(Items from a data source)
**********
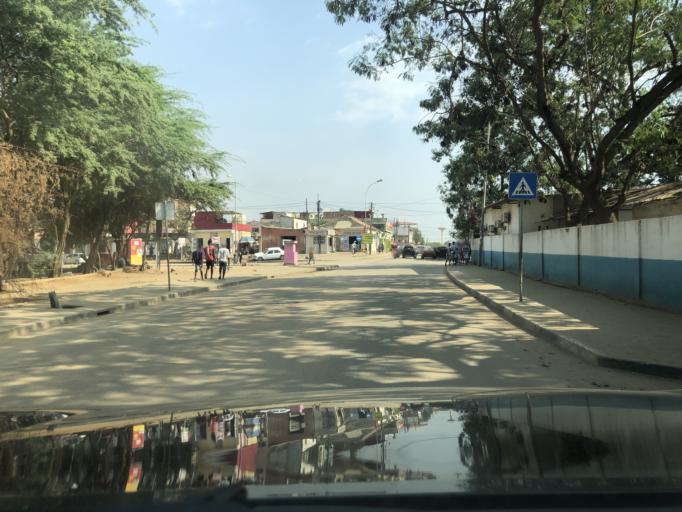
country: AO
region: Luanda
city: Luanda
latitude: -8.8477
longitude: 13.2596
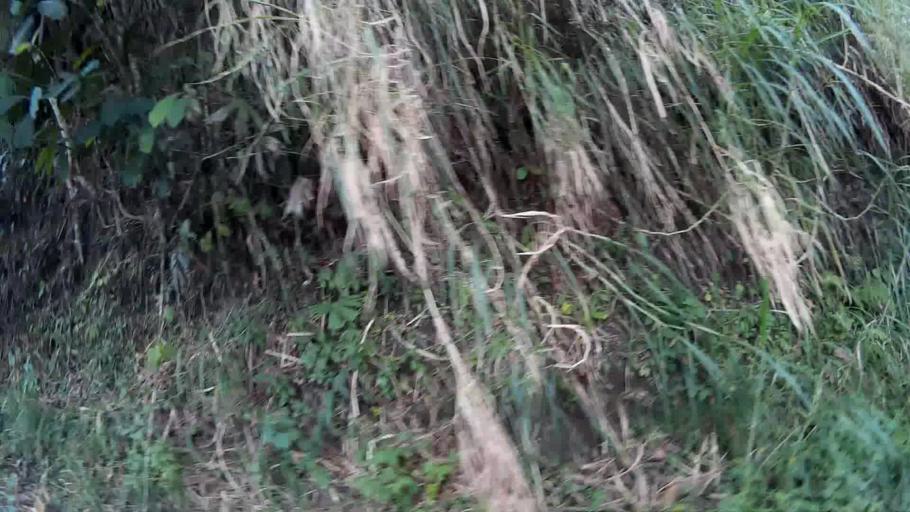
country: CO
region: Valle del Cauca
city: Ulloa
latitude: 4.7141
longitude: -75.7179
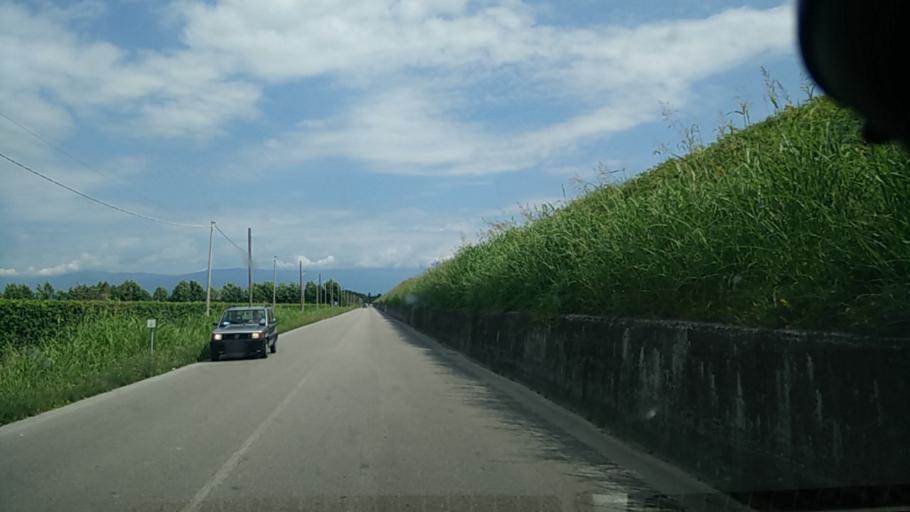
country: IT
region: Friuli Venezia Giulia
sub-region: Provincia di Pordenone
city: Puia-Villanova
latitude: 45.8297
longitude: 12.5697
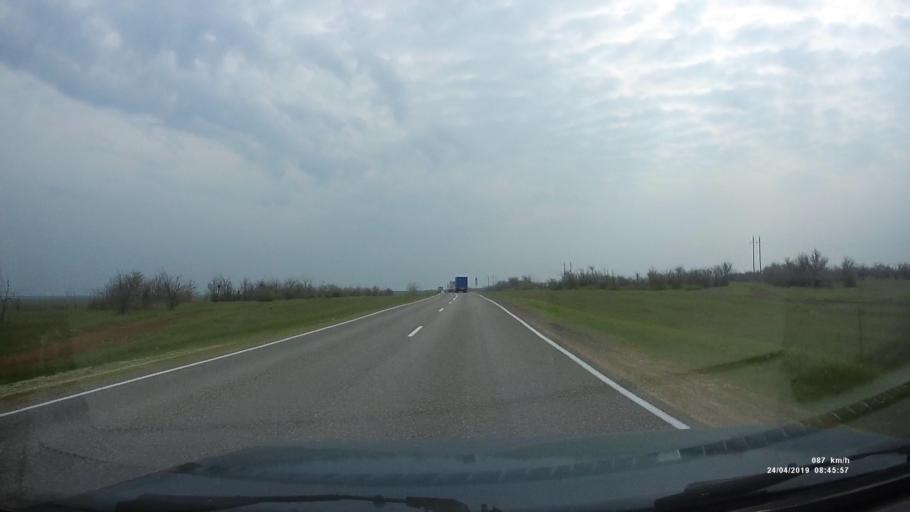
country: RU
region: Kalmykiya
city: Arshan'
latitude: 46.2364
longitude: 44.0705
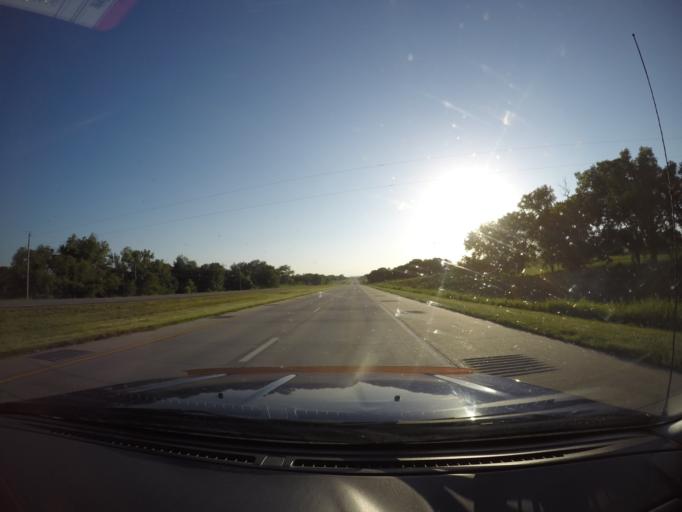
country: US
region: Kansas
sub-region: Riley County
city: Manhattan
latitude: 39.1986
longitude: -96.4588
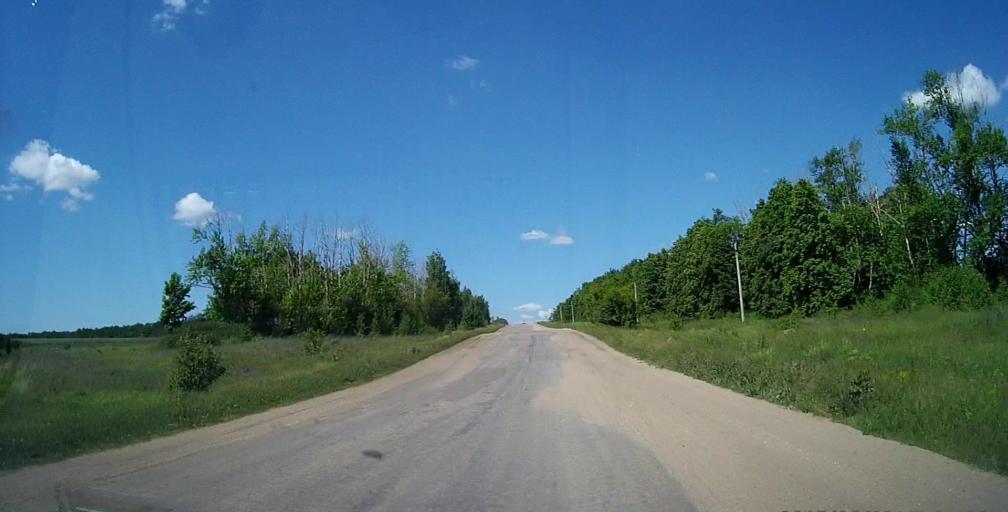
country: RU
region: Tula
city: Kurkino
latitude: 53.1843
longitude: 38.4902
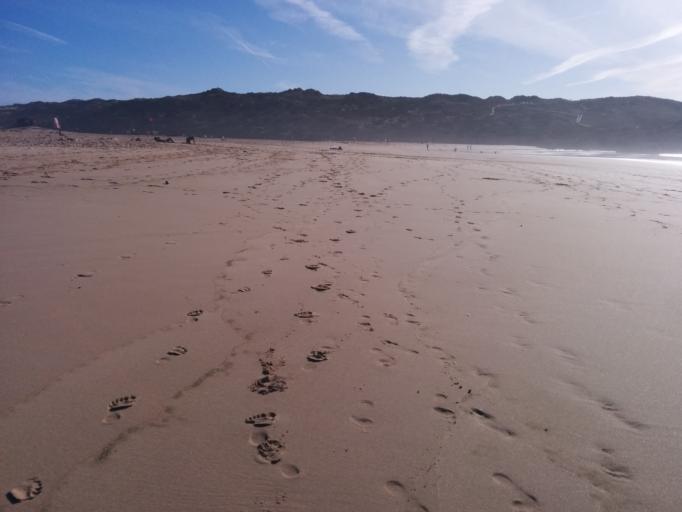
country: PT
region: Faro
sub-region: Vila do Bispo
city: Vila do Bispo
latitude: 37.1995
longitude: -8.9022
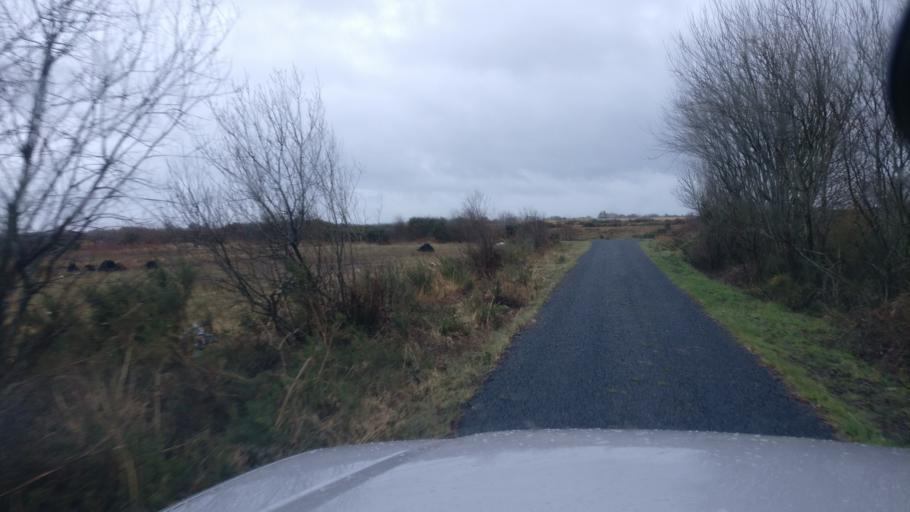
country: IE
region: Connaught
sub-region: County Galway
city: Ballinasloe
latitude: 53.2456
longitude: -8.3271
**********
## WHAT IS EXPECTED
Can you return the lines unchanged, beginning at the line that has "sub-region: Provincia di Pordenone" and stopping after the line that has "longitude: 38.4902", with the pictures left out?

## COMPLETED TASK
sub-region: Provincia di Pordenone
city: Puia-Villanova
latitude: 45.8297
longitude: 12.5697
country: RU
region: Kalmykiya
city: Arshan'
latitude: 46.2364
longitude: 44.0705
country: US
region: Kansas
sub-region: Riley County
city: Manhattan
latitude: 39.1986
longitude: -96.4588
country: RU
region: Tula
city: Kurkino
latitude: 53.1843
longitude: 38.4902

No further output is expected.